• _PROVIDED PASSAGE_:
- Opening Delimiter -
America’s healthcare bill continues to rise. Our tab reached $3.8 trillion in 2019, nearly $11,600 per person, according to the Centers for Medicare and Medicaid Services. Health care consumes some 17.7% of our nation’s gross domestic product.
In recent months, two leading research organizations, the Rand Corporation and the Kaiser Family Foundation, have released plans for reining that bill in. Kaiser, for example, says, “Reducing the prices private insurers pay for health care services could help alleviate the financial burden of health care for employers and individuals with private insurance.”
In other words, America would spend less if the price of health care were lower. Perhaps these eminent researchers will soon tell us that we’ll have fewer floods if it rains less—or we’d have more money in our 401(k)s if we saved more.
Rand and Kaiser are really just calling for the government to implement price controls on health care. In so doing, they’re ignoring decades of evidence and basic economic theory that shows that price controls result in life-threatening shortages of medical care.
Rand’s study focuses on hospital spending, which accounts for roughly one-third of healthcare expenditures. “Regulating prices for all private plans,” the report says, “has the potential for a significant impact on hospital spending.”
It’s an observation that’s head-spinningly obvious—if the government imposes price controls, then spending will go down. Rand and Kaiser specifically recommend that private health plans be allowed to reimburse providers at the same rates as Medicare.
But there’s no free lunch here. The consequences would be devastating. Medicare systematically underpays hospitals and doctor’s offices. In 2019, the program reimbursed hospitals 87 cents for every dollar of care consumed by Medicare patients, according to the American Hospital Association.
If private insurers did the same, spending on privately-insured patients would fall by $352 billion a year, according to Kaiser. Rand’s report estimates that setting hospital prices for all private payers equal to—or even 50% above—Medicare’s reimbursement rates could cut hospital spending by $61.9 billion to $236.6 billion a year.
- Closing Delimiter -
• _ACTIVITY_:
In the health care spending passage, how much did Medicare reimburse hospitals in 2019 for every dollar of care its patients consumed? Please answer briefly. The records that come next were taken from a separate source.

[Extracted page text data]
- Opening Delimiter -
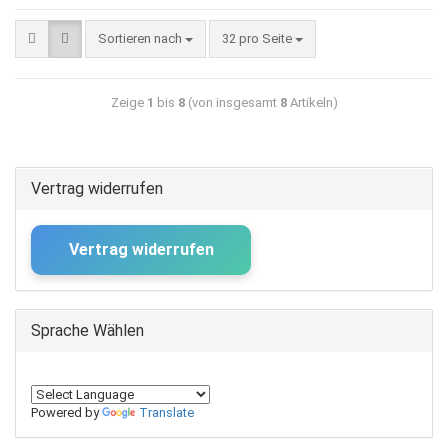
Sortieren nach
32 pro Seite
Zeige
1
bis
8
(von insgesamt
8
Artikeln)
Vertrag widerrufen
Vertrag widerrufen
Sprache Wählen
Powered by
Translate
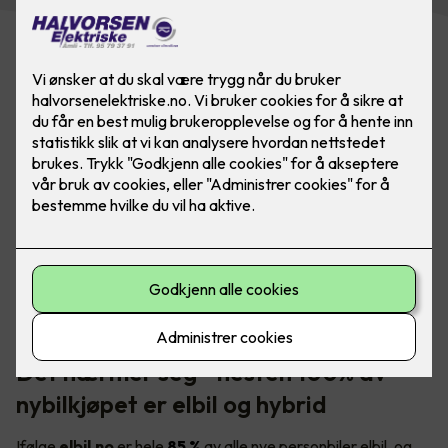
I Norge er det et stort, og voksende behov for tilgjengelige
elbilladere - både i borettslaget og på arbeidsplassen.
Foto: Marthe Thu (for Zaptec)
Det nærmer seg - nesten 100% av
nybilkjøpet er elbil og hybrid
Ifølge
elbil.no
er hele
85 %
av alle nye personbiler elbil, og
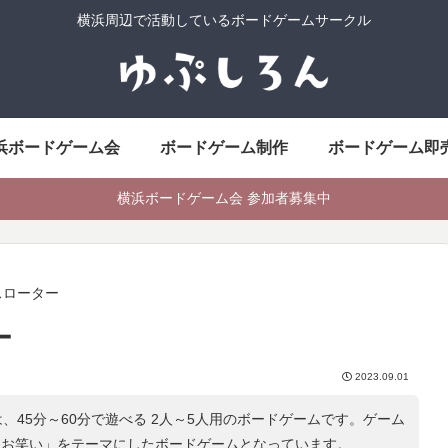
横浜周辺で活動しているボードゲームサークル
浜ボードゲーム会
ボードゲーム制作
ボードゲーム即
横浜ボードゲーム会 参加者募集中
スローター
ー
2023.09.01
、45分～60分で遊べる 2人～5人用のボードゲームです。ゲーム
, お笑い
」をテーマにしたボードゲームとなっています。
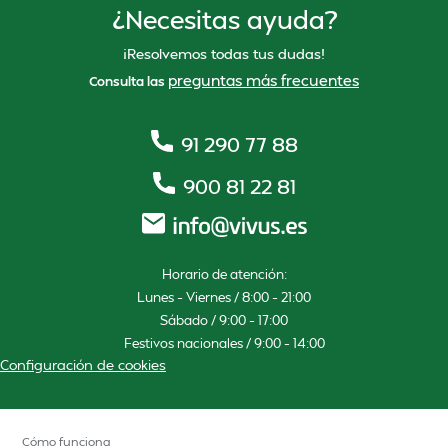
¿Necesitas ayuda?
¡Resolvemos todas tus dudas!
preguntas más frecuentes
Consulta las
91 290 77 88
900 81 22 81
Horario de atención:
Lunes – Viernes / 8:00 – 21:00
Sábado / 9:00 – 17:00
Festivos nacionales / 9:00 – 14:00
Configuración de cookies
Cómo funciona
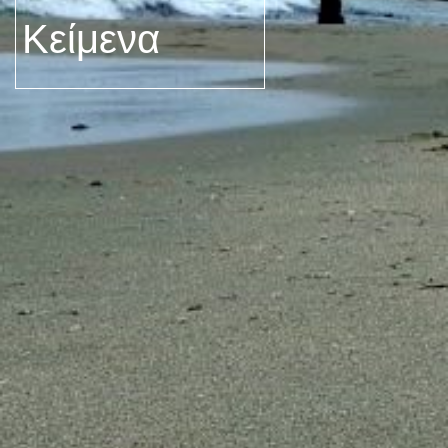
Κείμενα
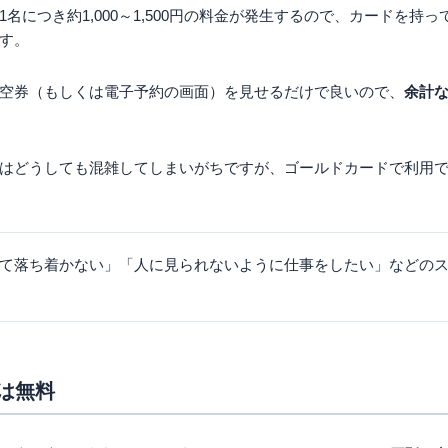
名につき約1,000～1,500円の料金が発生するので、カードを持
す。
空券（もしくは電子予約の画面）を見せるだけで良いので、
余計
はどうしても混雑してしまいがちですが、ゴールドカードで利用
て落ち着かない」「人に見られないように仕事をしたい」などの
は無料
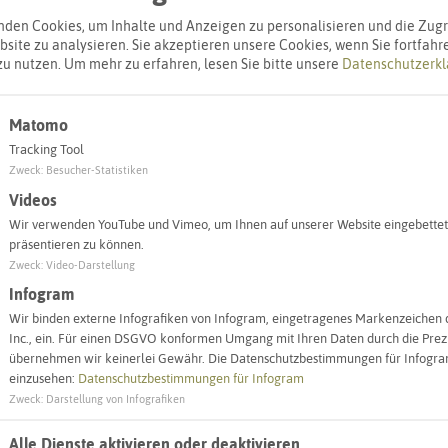
den Cookies, um Inhalte und Anzeigen zu personalisieren und die Zugri
site zu analysieren. Sie akzeptieren unsere Cookies, wenn Sie fortfahr
zu nutzen.
Um mehr zu erfahren, lesen Sie bitte unsere
Datenschutzerkl
Matomo
Tracking Tool
Zweck
:
Besucher-Statistiken
Videos
Wir verwenden YouTube und Vimeo, um Ihnen auf unserer Website eingebettet
Leaflet
|
©
OpenStreetMap
contributors |
weitere Lizenzen
präsentieren zu können.
Zweck
:
Video-Darstellung
Infogram
Wir binden externe Infografiken von Infogram, eingetragenes Markenzeichen 
Inc., ein. Für einen DSGVO konformen Umgang mit Ihren Daten durch die Prezi
Objekt ein
übernehmen wir keinerlei Gewähr. Die Datenschutzbestimmungen für Infogram
einzusehen:
Datenschutzbestimmungen für Infogram
Zweck
:
Darstellung von Infografiken
ztagsschulen
Recklinghausen
Alle Dienste aktivieren oder deaktivieren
- Closing Delimiter -
• _SOLUTION FOR THIS PROBLEM_:
87 cents for every dollar of care consumed by Medicare patients.